A side-profile headshot of Mark Zuckerberg in black and white, against a blue background.
Meta CEO Mark Zuckerberg.
  • Mark Zuckerberg has become "more optimistic and ambitious" about Meta's ability to win in AI.
  • The Meta CEO now plans to spend about $40 billion this year, largely on AI investments.
  • He sees three ways AI can become a "massive business" for Meta in the next few years.

Mark Zuckerberg is now convinced that Meta is a top artificial-intelligence company, and he has even laid out how the technology will become a significant source of profit in the years ahead.

With the recent release of Llama 3, Meta's latest AI model, Zuckerberg said he became "more optimistic and ambitious on AI" and his company's ability to deliver on the tech.

He made it clear during a Wednesday earnings call with analysts that he intended to "invest significantly more over the coming years to build even more advanced models and the largest-scale AI services in the world."

"With the latest models, we're not just building good AI models that are capable of building some new good social and commerce products," the CEO told analysts. "I actually think we're in a place where we've shown that we can build leading models and be the leading AI company in the world. And that opens up a lot of additional opportunities beyond just the ones that are the most obvious for us."

Heavy spending again

Such ambition doesn't come cheap. Meta increased its guidance on capital expenditure for this year, saying it now planned to spend between $35 billion and $40 billion, largely on AI investments. Its stock slumped 16% in after-hours trading.

The last time Zuckerberg got excited about a new technology — the metaverse — Meta spent wildly and freaked investors out. The stock collapsed and didn't recover until the company embarked on a "year of efficiency" marked by mass layoffs and a more business-minded CEO.

Zuckerberg on Wednesday made a concerted effort to head off Wall Street panic that his new AI enthusiasm is lacking in business acumen.

He said he saw "several ways" generative AI could make money and laid out three specific paths to this becoming "a massive business" for Meta. Although he warned that getting there was a "long-term" prospect.

'Business messaging'

One of the ways AI can make money is by building up "business messaging" so that companies pay Meta for generative-AI tools, such as services that support automated interactions with users and customers. Zuckerberg envisions Meta's AI moving beyond just being a chatbot and becoming an AI "agent" that handles more complex tasks and processes multiple queries to solve user problems instead of coming back instantly with rote answers.

Zuckerberg said revenue from AI business messaging was "one of the nearer-term opportunities." While it may not become a reality this year, he said it was less than five years away. He explained that the immediate goal on this front was "getting many hundreds of millions or billions of people to use Meta AI as a core part of what they do."
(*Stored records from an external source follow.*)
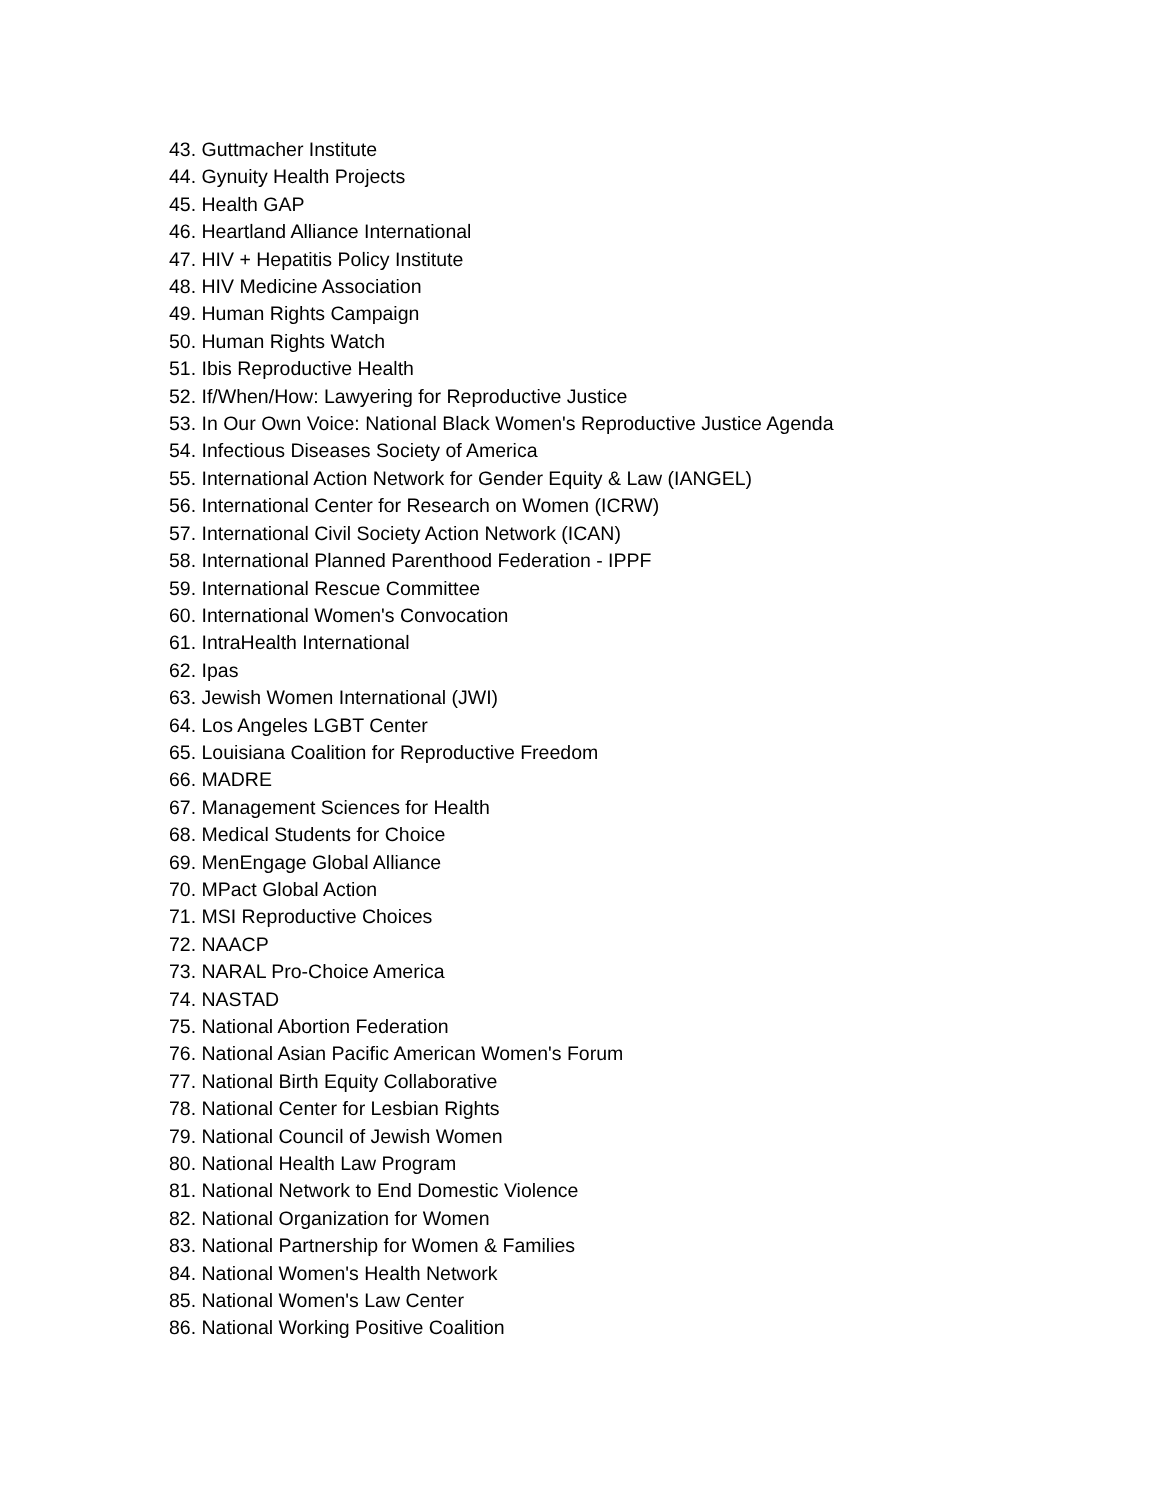43. Guttmacher Institute
44. Gynuity Health Projects
45. Health GAP
46. Heartland Alliance International
47. HIV + Hepatitis Policy Institute
48. HIV Medicine Association
49. Human Rights Campaign
50. Human Rights Watch
51. Ibis Reproductive Health
52. If/When/How: Lawyering for Reproductive Justice
53. In Our Own Voice: National Black Women's Reproductive Justice Agenda
54. Infectious Diseases Society of America
55. International Action Network for Gender Equity & Law (IANGEL)
56. International Center for Research on Women (ICRW)
57. International Civil Society Action Network (ICAN)
58. International Planned Parenthood Federation - IPPF
59. International Rescue Committee
60. International Women's Convocation
61. IntraHealth International
62. Ipas
63. Jewish Women International (JWI)
64. Los Angeles LGBT Center
65. Louisiana Coalition for Reproductive Freedom
66. MADRE
67. Management Sciences for Health
68. Medical Students for Choice
69. MenEngage Global Alliance
70. MPact Global Action
71. MSI Reproductive Choices
72. NAACP
73. NARAL Pro-Choice America
74. NASTAD
75. National Abortion Federation
76. National Asian Pacific American Women's Forum
77. National Birth Equity Collaborative
78. National Center for Lesbian Rights
79. National Council of Jewish Women
80. National Health Law Program
81. National Network to End Domestic Violence
82. National Organization for Women
83. National Partnership for Women & Families
84. National Women's Health Network
85. National Women's Law Center
86. National Working Positive Coalition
Ads appearing in AI interactions

Another way generative AI could make money for Meta is by "introducing ads or paid content into AI interactions," as Zuckerberg said. Although brands and companies paying for products to show up in generative-AI results is not yet the standard for AI chatbots, Meta's entire business is effectively driven by selling digital advertising. Inserting ads into its social and messaging products is at the core of Meta as a company.

AI is already being more widely deployed by Meta in its newer "unconnected content" algorithm for social-media content recommendations, which Zuckerberg said was leading to more app engagement. That, in turn, leads to more people seeing more ads. He said that 30% of the content that Facebook users were seeing was recommended by AI, and the same applied to 50% of the content seen by Instagram users.

Selling access to AI models

A third distinct way Meta may make money from AI is by selling access to models as they get larger. "Enabling people to pay to use bigger AI models and access more compute," as Zuckerberg put it on Wednesday.

Right now, Llama 3 and Meta's other large language models are freely available to users and companies below a certain size threshold. Charging for access may be a move away from Meta's "open source" approach.

"So if the technology and products evolve in the way that we hope, each of those will unlock massive amounts of value for people and business for us over time," Zuckerberg said, adding, "I think it makes sense to go for it, and we're going to."